(Text segment)

With the continuing flow of news from Haiti it is easy to get calloused and not be as affected by the stories we hear. I’m there. Or I was. Then, a few days ago, I heard the story of a mother living in an area with no food, water, medical care or security. She has a 6 year old boy and felt she had to get him out for him to survive. She was able to put him on a bus to a town where he had relatives. The problem is that there was no way to tell them he was coming, to make sure someone would be there to meet him, much less provide for his safety on the trip. She made the difficult decision to put him on the bus, on his own, hoping he would survive, and we hear no more about him.
Even as I write this two days later I am fighting tears. I think of Jaden, my 6 year old grandson, and the terror he would experience if we did this with him. I think of the desperation of this mother, and the grief, guilt and pain she must be experiencing as she hopes he is safe. Then I thank the Lord that my kids, my grandkids, my wife, my friends don’t have to go through the horror we are witnessing from afar. I thank God Jaden isn’t on a bus to nowhere.

(End Text segment)

Problems to solve:
[1] Answer these questions using the passage on Haiti.
(a) How old is the boy whom the mother put on the bus?
(b) To what kind of place was the bus taking him?
(c) What is the name of the writer's grandson?
[2] Return the words of the passage on Haiti from "Even as I write" to "bus to nowhere.", copied word for word.
[3] Resume the passage on Haiti, starting after its final sentence.
No work is required on any of the data.

(Dataset extract)

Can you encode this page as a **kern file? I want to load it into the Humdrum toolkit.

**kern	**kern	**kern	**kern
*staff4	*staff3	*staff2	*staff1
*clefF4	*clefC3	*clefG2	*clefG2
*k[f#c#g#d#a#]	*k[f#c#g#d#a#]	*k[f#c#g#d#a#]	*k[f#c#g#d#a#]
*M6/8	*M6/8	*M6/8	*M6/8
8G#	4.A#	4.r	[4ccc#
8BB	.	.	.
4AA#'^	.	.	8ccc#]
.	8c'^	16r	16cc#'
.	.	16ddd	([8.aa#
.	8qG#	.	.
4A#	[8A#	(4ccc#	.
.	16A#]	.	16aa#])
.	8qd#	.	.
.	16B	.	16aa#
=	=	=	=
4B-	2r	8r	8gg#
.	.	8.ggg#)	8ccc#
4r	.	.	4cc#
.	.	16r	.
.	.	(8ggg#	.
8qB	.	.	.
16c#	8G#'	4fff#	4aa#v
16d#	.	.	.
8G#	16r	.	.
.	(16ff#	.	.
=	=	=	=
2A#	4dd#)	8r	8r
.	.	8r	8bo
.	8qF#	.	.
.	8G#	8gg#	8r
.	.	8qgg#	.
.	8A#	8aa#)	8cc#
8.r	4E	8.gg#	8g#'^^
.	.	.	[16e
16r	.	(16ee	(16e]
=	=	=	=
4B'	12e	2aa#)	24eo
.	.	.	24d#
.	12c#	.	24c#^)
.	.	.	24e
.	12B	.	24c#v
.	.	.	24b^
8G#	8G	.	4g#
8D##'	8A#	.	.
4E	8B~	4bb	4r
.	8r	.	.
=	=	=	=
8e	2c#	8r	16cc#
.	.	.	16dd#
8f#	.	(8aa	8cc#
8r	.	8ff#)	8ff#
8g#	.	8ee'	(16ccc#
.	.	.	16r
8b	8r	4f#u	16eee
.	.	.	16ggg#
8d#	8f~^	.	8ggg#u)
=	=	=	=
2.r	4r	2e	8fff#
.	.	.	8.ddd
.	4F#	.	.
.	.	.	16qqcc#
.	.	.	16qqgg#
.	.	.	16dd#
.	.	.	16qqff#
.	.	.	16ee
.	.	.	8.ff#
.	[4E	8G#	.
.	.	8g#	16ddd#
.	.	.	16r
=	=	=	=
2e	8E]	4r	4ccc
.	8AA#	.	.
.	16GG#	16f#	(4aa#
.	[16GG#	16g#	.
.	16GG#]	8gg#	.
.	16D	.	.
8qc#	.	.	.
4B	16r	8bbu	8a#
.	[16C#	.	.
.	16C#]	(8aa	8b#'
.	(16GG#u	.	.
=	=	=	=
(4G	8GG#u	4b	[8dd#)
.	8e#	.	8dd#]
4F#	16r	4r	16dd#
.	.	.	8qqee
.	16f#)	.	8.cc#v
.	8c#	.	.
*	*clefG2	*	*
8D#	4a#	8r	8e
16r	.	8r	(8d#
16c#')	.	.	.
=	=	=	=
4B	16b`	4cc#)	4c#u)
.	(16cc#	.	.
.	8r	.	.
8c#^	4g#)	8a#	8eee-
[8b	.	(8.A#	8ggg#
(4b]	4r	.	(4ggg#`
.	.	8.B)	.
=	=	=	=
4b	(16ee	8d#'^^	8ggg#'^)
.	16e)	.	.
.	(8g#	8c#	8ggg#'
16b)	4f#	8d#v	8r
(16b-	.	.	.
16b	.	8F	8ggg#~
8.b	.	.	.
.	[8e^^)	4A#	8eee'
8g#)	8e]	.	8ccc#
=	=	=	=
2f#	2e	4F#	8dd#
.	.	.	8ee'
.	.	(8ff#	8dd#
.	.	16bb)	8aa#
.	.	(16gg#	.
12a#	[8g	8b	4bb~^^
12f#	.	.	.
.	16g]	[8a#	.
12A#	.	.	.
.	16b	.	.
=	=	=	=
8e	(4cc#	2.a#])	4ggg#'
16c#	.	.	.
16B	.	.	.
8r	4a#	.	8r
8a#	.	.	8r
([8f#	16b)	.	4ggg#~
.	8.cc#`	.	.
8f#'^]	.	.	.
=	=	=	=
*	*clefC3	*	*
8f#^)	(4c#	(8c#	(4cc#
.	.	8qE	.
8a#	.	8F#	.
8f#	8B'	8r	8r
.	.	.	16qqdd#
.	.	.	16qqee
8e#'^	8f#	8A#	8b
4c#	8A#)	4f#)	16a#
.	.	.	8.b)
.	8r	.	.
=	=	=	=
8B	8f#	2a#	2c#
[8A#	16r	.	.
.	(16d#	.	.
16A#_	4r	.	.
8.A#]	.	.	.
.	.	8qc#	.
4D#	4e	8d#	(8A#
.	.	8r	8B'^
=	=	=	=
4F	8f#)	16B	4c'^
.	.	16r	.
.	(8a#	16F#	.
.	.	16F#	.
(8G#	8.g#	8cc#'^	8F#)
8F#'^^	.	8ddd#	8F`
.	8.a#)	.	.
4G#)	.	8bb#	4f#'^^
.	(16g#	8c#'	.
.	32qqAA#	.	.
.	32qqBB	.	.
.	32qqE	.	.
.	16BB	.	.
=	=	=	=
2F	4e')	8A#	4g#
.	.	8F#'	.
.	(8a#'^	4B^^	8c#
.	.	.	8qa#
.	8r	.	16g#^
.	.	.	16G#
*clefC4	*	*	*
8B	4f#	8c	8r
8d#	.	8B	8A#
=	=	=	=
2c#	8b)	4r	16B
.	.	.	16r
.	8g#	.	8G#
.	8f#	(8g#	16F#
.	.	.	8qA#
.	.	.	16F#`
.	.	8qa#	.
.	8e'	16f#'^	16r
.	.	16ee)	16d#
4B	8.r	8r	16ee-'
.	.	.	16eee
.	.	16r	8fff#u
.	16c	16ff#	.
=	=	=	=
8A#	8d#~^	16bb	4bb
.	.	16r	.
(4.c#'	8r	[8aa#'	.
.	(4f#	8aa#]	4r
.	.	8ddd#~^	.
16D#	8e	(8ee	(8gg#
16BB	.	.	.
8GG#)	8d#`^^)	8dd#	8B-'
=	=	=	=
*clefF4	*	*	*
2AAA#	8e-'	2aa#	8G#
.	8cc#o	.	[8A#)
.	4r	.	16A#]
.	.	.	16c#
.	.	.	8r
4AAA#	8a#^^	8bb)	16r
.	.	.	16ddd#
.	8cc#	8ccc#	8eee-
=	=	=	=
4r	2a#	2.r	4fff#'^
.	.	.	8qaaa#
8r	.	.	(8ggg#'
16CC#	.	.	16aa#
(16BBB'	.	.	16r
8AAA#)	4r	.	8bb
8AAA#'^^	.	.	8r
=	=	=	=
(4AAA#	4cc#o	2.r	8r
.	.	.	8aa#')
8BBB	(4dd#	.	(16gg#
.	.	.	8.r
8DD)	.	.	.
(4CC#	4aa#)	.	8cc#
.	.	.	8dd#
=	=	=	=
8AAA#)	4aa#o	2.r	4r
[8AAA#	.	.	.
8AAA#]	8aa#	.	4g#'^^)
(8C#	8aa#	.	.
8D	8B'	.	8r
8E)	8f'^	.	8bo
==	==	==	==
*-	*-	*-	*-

(End Dataset extract)

Written answers:
[1]
(a) Six years old.
(b) A town where he had relatives.
(c) Jaden.

[2]
Even as I write this two days later I am fighting tears. I think of Jaden, my 6 year old grandson, and the terror he would experience if we did this with him. I think of the desperation of this mother, and the grief, guilt and pain she must be experiencing as she hopes he is safe. Then I thank the Lord that my kids, my grandkids, my wife, my friends don’t have to go through the horror we are witnessing from afar. I thank God Jaden isn’t on a bus to nowhere.

[3]
In the Great Recession, I live in one of the worst hit areas of the U.S. Estimates of unemployment in our area range from 12-15%. Many of my friends have lost their jobs or their businesses. Most of us have experienced “on paper” economic ruin as we watched our home values plunge into the “upside down” territory and keep sinking. But in all this, I can’t express how profoundly grateful I am for what I have. All it took was to have my attention riveted to what I have, rather than what I don’t.
I’m not going to say I won’t ever feel pressure, or depression, or wish things were different in the future. But when I do, I will come back and read this. I will remind myself of God’s grace (his provision of so much that I don’t deserve), and I will thank him.